__PROVIDED PASSAGE__.

==================================================

Tag archive: The Incredible Shrinking Man

Will Coyotes Still Get in?

About 6 months ago, on a night (dear readers) very much like this,Except significantly warmer, and brighter, and less March-like, and well, not very much like this at all. I found myself sitting, sweatily, at a giant mahogany table in my parents’ “Good Room”.One of those “fancy” (useless) supplemental sitting rooms that nobody ever goes near and serve only to potentially impress the kind of guests who never visit anyway. Phone in hand. Preparing to talk to an 85-year-old Richard Matheson.

Look, I don’t usually conduct telephone interviews in my parents’ “Good Room”, OK? It was very late, and I think I was worried about shouting at an 85-year-old in California (who might, after all, have been a bit deaf) and the effect that might have had on my sleeping toddler daughter and…I’m sure there was probably some other stuff too, but, anyway, there I was. Phone. Mahogany table. Sweaty head.

The reason for the call was to (hopefully) hoover up a few choice quotes for an SFX piece I was writing on The (Incredible) Shrinking Man. The reason for the sweaty head was a combination of fan-boy jitters, and an unsureness as to how Matheson would react to questions about the (absolutely unavoidable) sexual/gender subtexts of the novel.

The phone rang. A frail and barely audible voice answered. I blurted out my spiel. Who I was, what I was doing, how it had all been arranged.

Silence.

The kind of silence that feels hideously like one of those “I have no idea what the hell you’re talking about” silences. Then:

“Can you hold on for a few minutes?”

==================================================

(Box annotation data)
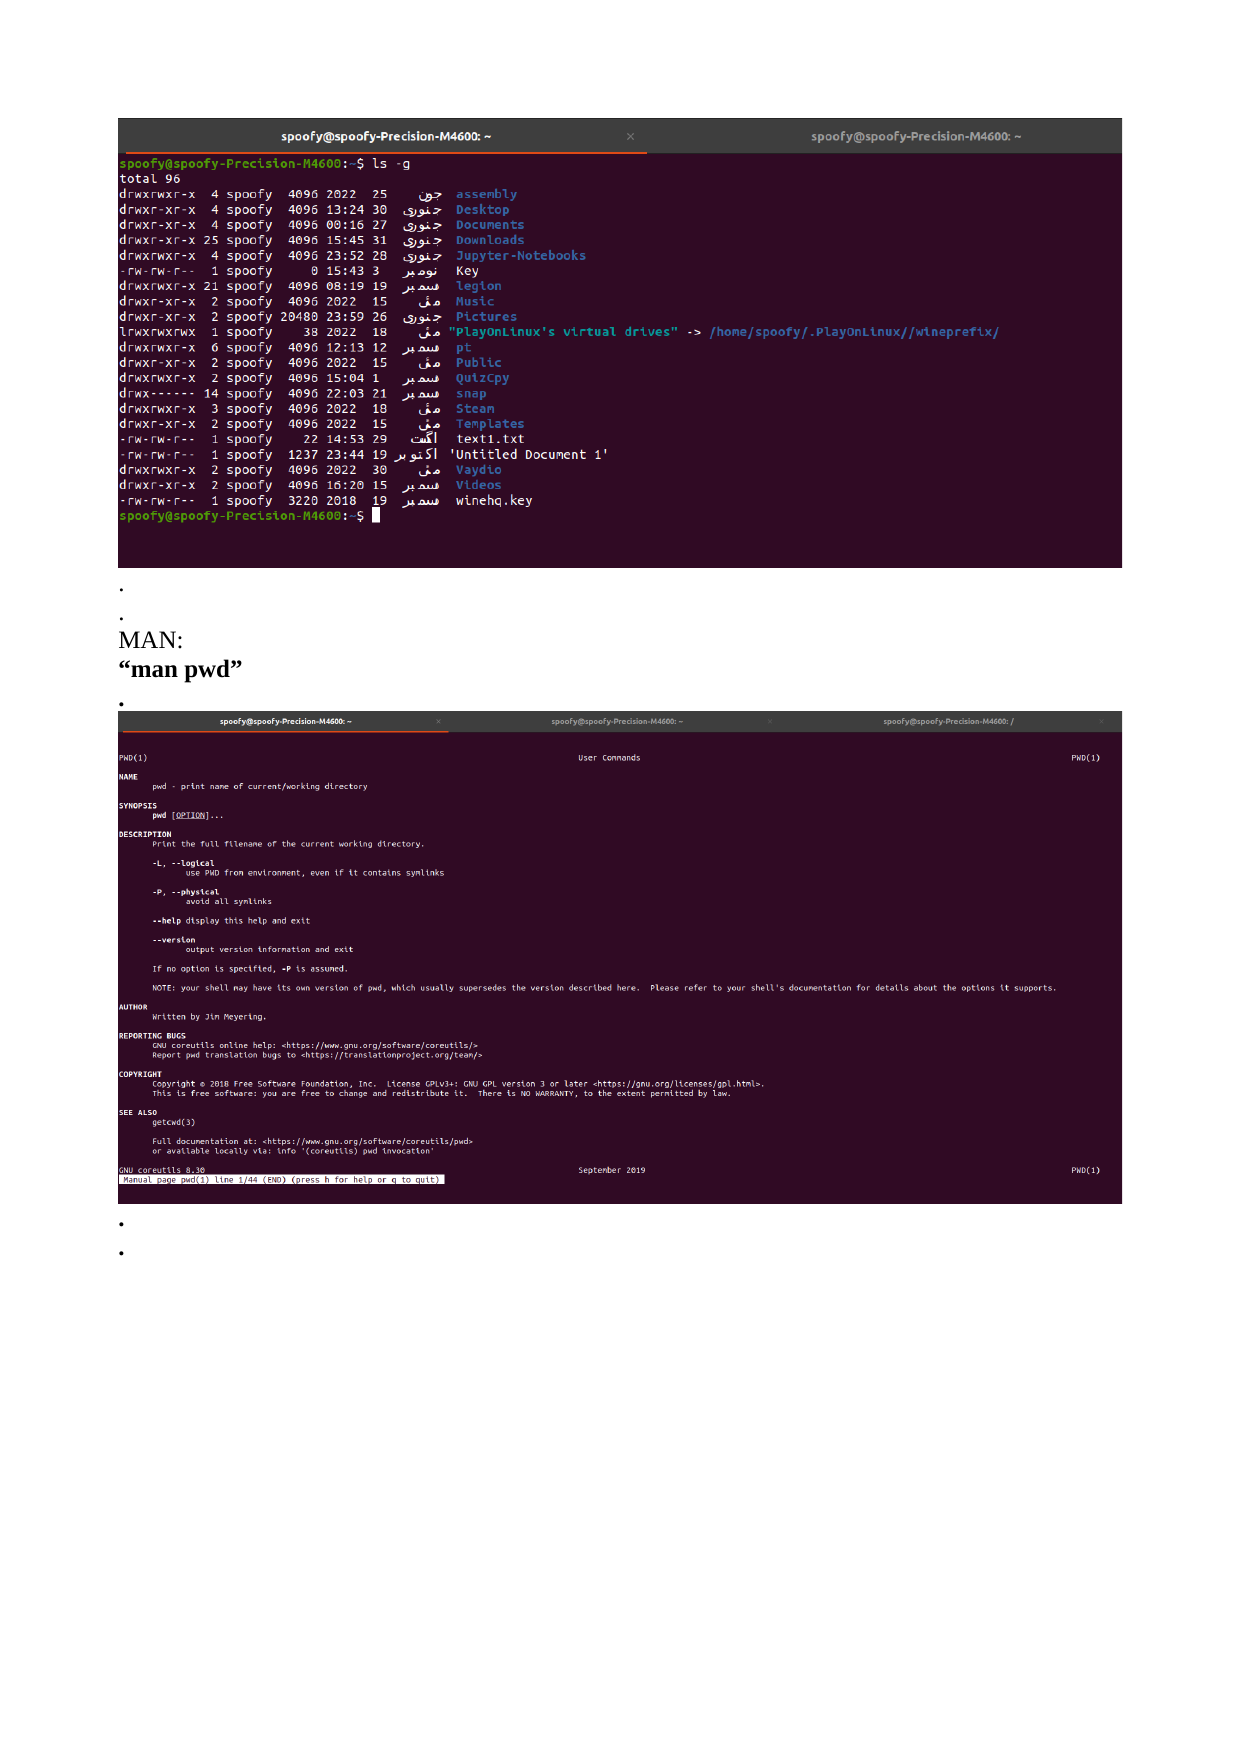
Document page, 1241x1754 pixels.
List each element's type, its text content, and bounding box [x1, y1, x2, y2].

text MAN: “man pwd” [118, 625, 1122, 683]
text . [118, 683, 1122, 711]
text . [118, 1232, 1122, 1261]
text . [118, 1204, 1122, 1232]
text . [118, 597, 1122, 625]
picture [118, 118, 1123, 568]
picture [118, 711, 1123, 1204]
text . [118, 568, 1122, 597]
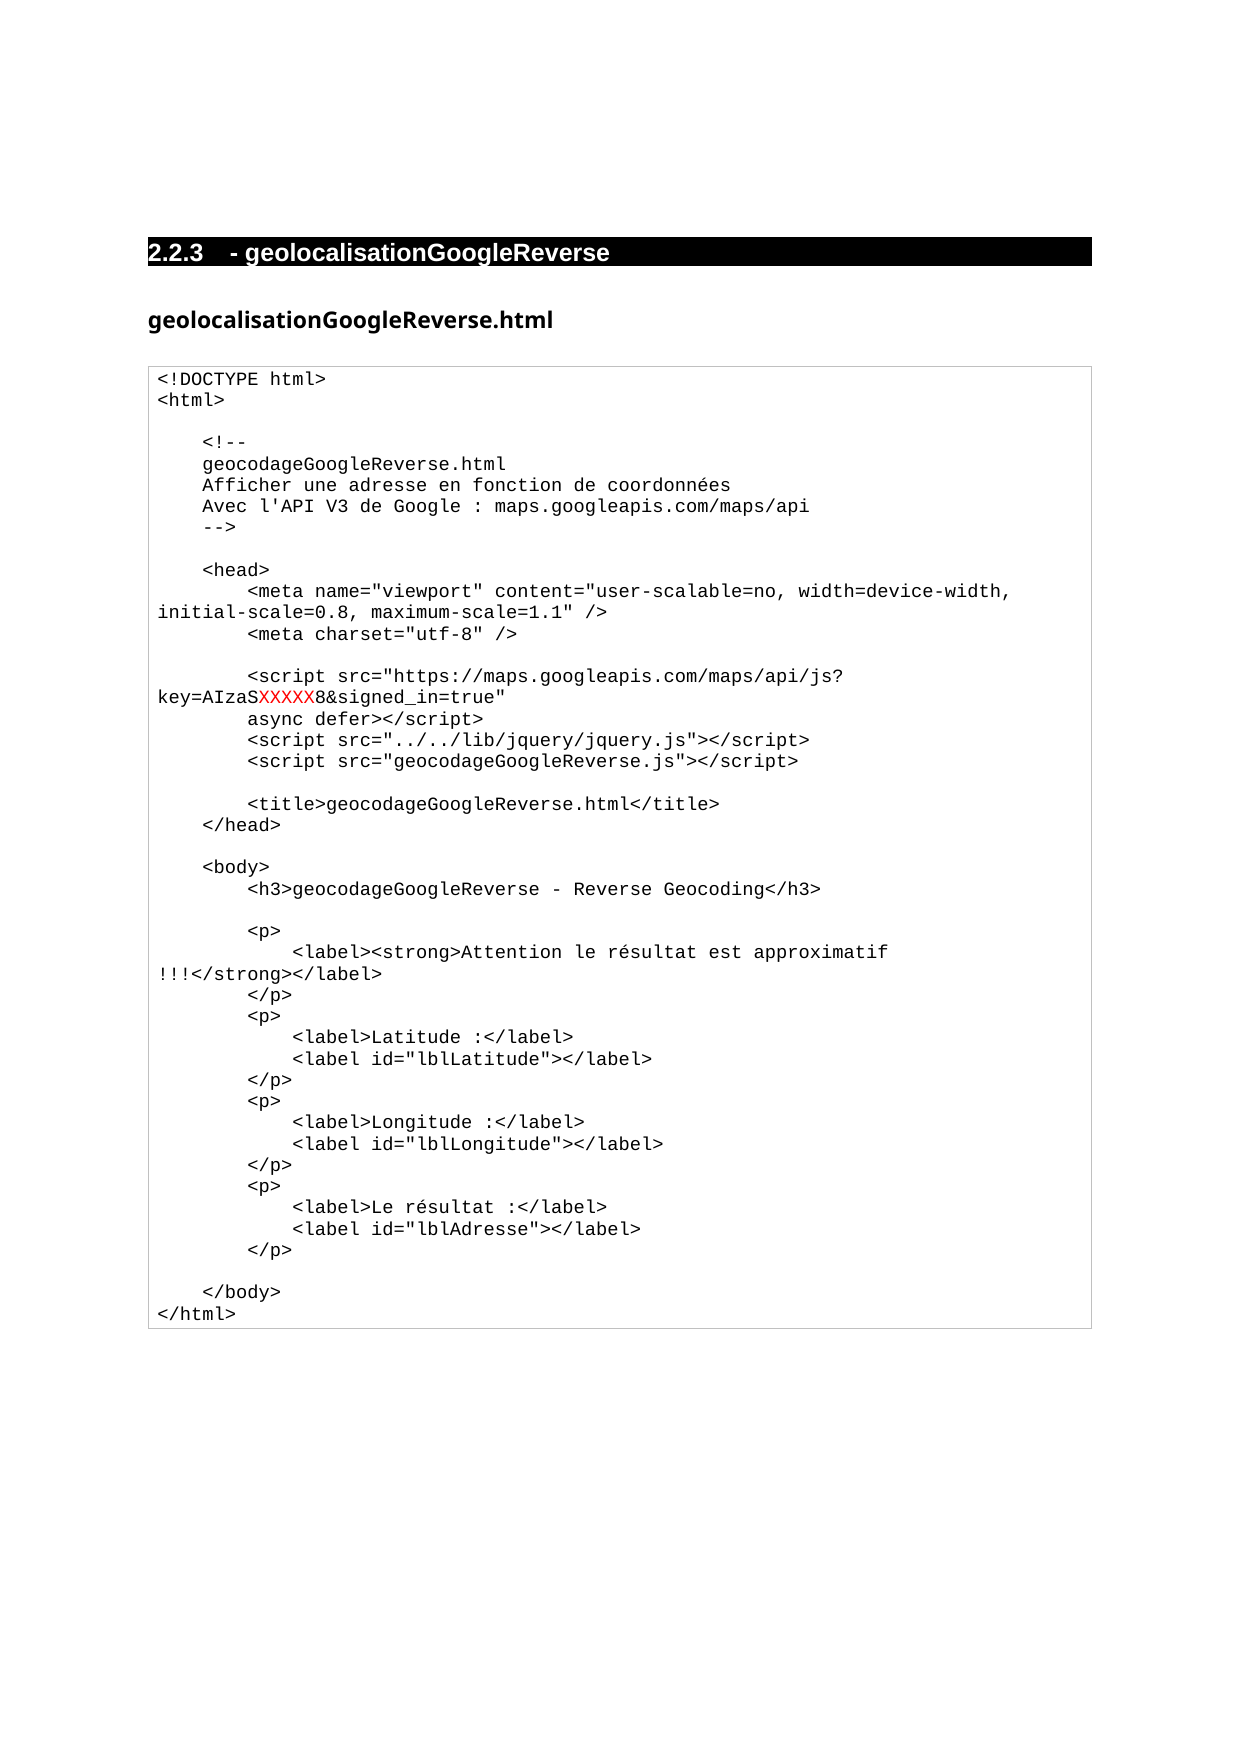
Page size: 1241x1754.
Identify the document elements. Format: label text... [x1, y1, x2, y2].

==================================================

__WHAT TO WORK ON__.
a) In the account of the Richard Matheson phone call, rewrite the passage from "Look, I don’t" to "table. Sweaty head.", changing "toddler daughter" to "newborn son".
b) According to the account of the Richard Matheson phone call, what was the SFX piece about?
c) Pick up the account of the Richard Matheson phone call where it stops.

__RESPONSES__.
a)
Look, I don’t usually conduct telephone interviews in my parents’ “Good Room”, OK? It was very late, and I think I was worried about shouting at an 85-year-old in California (who might, after all, have been a bit deaf) and the effect that might have had on my sleeping newborn son and…I’m sure there was probably some other stuff too, but, anyway, there I was. Phone. Mahogany table. Sweaty head.

b) The (Incredible) Shrinking Man.

c)
I held on. For several minutes. Richard Matheson was speaking to another (unknown) man. Speaking to this other (unknown) man about the security of his property. About how there were gaps in this security. Gaps that were allowing things in.

Unknown Man: “…this here is an open area. It used to…uh…have barbed wire but it broke on the other side. So…I was wondering if you wanted that filled in?”

Matheson: “Will coyotes still get in?”

Unknown Man: “Well…if coyotes want to get in, they’ll get in.”

And on and on it went. I was both thrown and thrilled. Matheson was sounding just like Robert Neville. Or Scott Carey. The doomed “heroes” of his deeply paranoid (and deeply wonderful) pair of genre classics – I Am Legend (1954) and The Shrinking Man (1956). Novels absolutely dripping in angst about invasion, loss of integrity, loss of self. “I bet he’ll love my question about The Shrinking Man, male diminishment, nascent feminism and the undermining of patriarchal structures!”, I all-but-chuckled to myself.

Several minutes later still, after much unsuccessful (and desperate) fishing for answers I knew must be there, Richard Matheson signed off with the following:

“Don’t emphasise any kind of subconscious desire on my part to make social commentary.”

I assured him I wouldn’t. And I didn’t – in the piece at least. But I may have now.

Will coyotes still get in?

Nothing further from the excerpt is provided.